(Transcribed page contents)
[Start of Attachment]

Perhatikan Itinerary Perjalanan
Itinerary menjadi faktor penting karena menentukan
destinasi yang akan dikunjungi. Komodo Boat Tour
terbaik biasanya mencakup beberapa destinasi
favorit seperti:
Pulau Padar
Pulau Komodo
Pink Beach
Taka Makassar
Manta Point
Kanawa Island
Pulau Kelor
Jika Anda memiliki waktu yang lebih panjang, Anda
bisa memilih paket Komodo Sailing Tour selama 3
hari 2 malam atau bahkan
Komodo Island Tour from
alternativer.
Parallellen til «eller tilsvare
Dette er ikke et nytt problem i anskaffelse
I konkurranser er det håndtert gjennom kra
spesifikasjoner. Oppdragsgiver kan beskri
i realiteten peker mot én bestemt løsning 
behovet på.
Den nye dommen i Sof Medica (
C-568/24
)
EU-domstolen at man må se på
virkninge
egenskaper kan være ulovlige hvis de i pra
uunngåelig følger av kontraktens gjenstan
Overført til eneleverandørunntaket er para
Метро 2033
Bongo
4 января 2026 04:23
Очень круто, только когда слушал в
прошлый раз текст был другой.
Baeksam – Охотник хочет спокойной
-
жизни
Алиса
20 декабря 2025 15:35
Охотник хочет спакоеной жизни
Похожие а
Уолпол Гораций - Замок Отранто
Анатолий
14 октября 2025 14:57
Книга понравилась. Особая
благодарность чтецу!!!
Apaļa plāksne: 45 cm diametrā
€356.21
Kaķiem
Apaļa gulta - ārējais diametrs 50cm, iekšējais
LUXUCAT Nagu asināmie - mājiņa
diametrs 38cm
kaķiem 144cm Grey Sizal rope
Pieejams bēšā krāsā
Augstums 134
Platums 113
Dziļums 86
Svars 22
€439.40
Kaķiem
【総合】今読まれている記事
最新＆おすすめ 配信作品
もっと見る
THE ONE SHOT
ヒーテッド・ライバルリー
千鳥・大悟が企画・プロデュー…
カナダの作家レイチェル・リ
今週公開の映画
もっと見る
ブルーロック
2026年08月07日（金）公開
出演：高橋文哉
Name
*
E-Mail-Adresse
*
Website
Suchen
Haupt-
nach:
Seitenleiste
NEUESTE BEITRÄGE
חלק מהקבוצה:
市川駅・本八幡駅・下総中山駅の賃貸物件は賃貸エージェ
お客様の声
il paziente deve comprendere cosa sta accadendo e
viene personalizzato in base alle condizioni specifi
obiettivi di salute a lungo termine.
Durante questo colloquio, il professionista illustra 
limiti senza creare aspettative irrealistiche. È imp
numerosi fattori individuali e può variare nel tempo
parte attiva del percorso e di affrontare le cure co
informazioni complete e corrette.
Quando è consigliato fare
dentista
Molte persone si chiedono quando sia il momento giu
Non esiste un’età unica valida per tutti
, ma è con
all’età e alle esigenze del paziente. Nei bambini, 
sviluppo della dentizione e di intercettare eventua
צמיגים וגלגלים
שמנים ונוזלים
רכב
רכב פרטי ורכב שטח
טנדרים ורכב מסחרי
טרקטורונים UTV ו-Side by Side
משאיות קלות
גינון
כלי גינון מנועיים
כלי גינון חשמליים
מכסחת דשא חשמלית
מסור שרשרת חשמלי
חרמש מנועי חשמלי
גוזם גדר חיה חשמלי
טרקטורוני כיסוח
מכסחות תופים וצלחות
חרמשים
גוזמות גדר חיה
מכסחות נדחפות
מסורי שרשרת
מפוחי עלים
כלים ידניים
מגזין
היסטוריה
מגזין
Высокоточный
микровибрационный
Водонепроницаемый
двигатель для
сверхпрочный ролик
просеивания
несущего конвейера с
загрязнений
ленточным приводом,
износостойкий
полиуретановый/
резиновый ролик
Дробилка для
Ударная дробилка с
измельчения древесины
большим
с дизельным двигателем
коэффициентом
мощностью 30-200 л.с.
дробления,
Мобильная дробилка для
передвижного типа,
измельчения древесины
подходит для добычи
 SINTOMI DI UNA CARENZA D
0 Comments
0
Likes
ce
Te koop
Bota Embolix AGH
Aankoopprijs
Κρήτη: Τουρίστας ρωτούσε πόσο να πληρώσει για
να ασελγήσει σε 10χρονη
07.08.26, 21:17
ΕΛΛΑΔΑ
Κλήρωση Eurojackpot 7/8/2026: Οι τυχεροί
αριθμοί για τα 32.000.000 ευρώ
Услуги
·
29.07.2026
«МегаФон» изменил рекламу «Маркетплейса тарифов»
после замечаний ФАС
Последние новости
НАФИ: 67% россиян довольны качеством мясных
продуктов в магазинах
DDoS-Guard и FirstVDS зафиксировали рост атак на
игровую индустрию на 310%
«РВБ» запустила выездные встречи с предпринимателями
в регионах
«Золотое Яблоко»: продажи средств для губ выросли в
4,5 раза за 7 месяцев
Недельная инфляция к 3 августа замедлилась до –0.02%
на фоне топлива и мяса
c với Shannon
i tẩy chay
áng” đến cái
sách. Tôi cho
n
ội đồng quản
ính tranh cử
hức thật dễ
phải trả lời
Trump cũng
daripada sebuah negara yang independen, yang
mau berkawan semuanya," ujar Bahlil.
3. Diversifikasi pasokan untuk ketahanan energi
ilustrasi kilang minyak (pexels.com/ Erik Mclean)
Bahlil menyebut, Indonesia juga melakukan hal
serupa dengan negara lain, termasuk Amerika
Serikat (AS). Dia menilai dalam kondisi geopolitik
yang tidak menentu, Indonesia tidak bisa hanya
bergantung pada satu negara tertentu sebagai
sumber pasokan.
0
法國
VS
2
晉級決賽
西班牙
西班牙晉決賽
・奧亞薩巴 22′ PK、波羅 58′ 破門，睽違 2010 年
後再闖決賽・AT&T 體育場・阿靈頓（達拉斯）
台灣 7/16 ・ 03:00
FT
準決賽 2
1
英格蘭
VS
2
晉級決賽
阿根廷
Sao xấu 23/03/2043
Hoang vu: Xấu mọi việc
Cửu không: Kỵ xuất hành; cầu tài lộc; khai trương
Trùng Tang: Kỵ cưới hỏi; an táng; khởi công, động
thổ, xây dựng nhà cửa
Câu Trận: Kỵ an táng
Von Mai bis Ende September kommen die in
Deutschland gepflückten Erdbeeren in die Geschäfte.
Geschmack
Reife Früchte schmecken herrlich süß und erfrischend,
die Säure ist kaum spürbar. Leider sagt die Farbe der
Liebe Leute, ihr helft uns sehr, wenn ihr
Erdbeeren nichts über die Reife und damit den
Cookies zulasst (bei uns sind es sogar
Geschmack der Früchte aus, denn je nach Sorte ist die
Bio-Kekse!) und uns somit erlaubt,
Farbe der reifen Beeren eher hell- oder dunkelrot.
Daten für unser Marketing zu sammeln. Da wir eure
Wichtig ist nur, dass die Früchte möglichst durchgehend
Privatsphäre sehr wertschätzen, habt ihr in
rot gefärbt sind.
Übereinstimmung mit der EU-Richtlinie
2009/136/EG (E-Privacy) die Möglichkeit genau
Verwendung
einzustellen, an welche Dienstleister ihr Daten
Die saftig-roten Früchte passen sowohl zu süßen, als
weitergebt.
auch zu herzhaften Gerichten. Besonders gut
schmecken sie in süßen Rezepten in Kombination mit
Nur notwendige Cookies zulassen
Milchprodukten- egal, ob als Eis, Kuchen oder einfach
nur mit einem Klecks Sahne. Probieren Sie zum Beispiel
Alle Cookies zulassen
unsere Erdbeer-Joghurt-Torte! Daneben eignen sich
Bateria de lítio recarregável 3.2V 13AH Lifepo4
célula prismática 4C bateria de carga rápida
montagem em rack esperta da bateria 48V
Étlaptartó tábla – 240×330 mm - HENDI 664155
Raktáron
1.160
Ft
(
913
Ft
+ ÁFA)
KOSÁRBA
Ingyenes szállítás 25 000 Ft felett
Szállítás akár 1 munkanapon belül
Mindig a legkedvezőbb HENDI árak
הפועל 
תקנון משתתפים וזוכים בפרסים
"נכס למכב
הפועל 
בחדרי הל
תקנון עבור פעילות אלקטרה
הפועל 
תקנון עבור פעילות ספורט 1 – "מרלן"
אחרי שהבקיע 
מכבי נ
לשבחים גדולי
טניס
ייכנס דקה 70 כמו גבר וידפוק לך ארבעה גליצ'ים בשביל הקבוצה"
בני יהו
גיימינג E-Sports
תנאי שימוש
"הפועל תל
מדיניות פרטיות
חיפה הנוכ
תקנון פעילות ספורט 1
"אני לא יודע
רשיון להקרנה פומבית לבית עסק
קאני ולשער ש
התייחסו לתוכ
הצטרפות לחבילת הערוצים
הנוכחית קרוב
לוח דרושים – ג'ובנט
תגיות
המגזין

[End of Attachment]

## TASK OBJECTIVE
For the string "жизни", show each line of the entries above where it occurs.

## REPLY TO THE TASK
жизни
Охотник хочет спакоеной жизни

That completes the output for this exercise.